Gillies’ points were interesting and well made although perhaps too sweeping. They were essential to the understanding of Bartók’s compositional style but would have been more captivating if Gillies had gone into more detail. This was especially true of the analysis of the fourth movement, which was almost dismissed with Bartók’s self-assessment that the fourth movement is really a variation of the second’.
Next up was a quartet from the Royal College of Music. They seemed older and less timid then the previous quartet and were given more challenging music to prepare. They began their part of the masterclass by playing the first movement of Bartók’s String Quartet No. 6.
This movement of the composer’s most mature String Quartet features a partial return to the red-blooded romanticism favoured by the composer in his earlier quartets.

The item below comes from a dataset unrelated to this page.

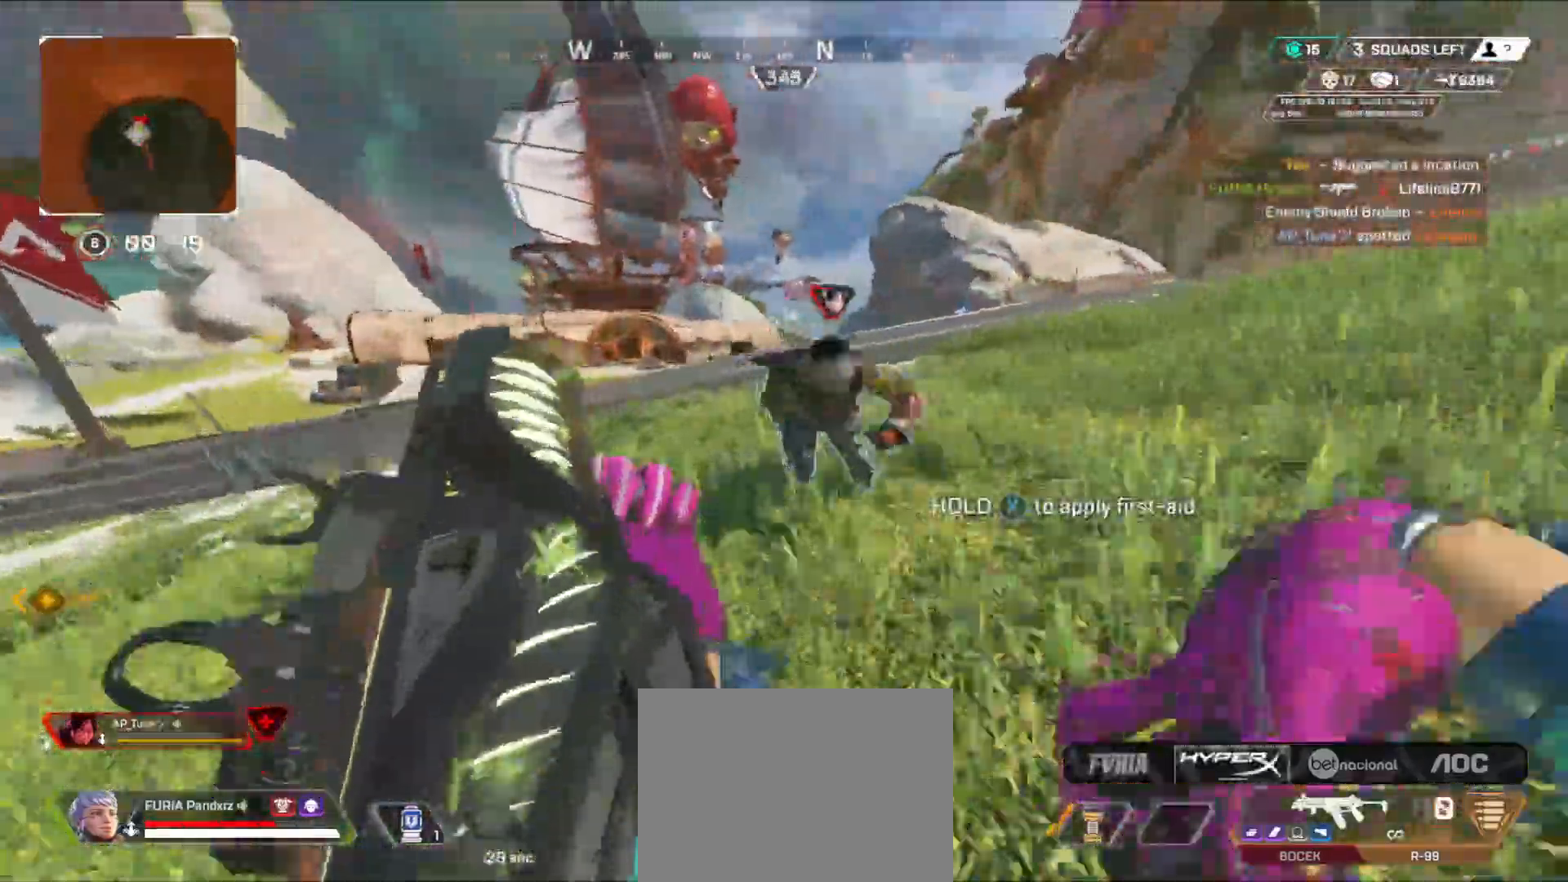
{"buttons": ["B"], "left_stick": "left", "right_stick": "right", "events": [[17, "B", "down"], [50, "right_stick", "right"], [100, "B", "up"], [234, "left_stick", "left"], [351, "B", "down"]]}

Gillies first asked the players what they felt they could have done better and in what ways the movement was difficult. He then explained their feelings by breaking down Bartók’s texture and analysing the music.
Gillies moved through the sonata form of the movement picking out moments where the music encouraged the players to play in certain ways which ultimately would put them in trouble. By highlighting this, the students were able to know what to be careful of so that the dynamics or tempo didn’t cascade out of control, for example.
Gillies led the masterclass in a fluid way. However, he could have afforded to be more demanding and detailed in the way in which he instructed. It is also a shame that the members of the two quartets were not more articulate and outspoken when asked about their views. This would have made the afternoon much more dynamic, because as it was, there seemed to be a lack of enthusiasm which passed itself onto the audience.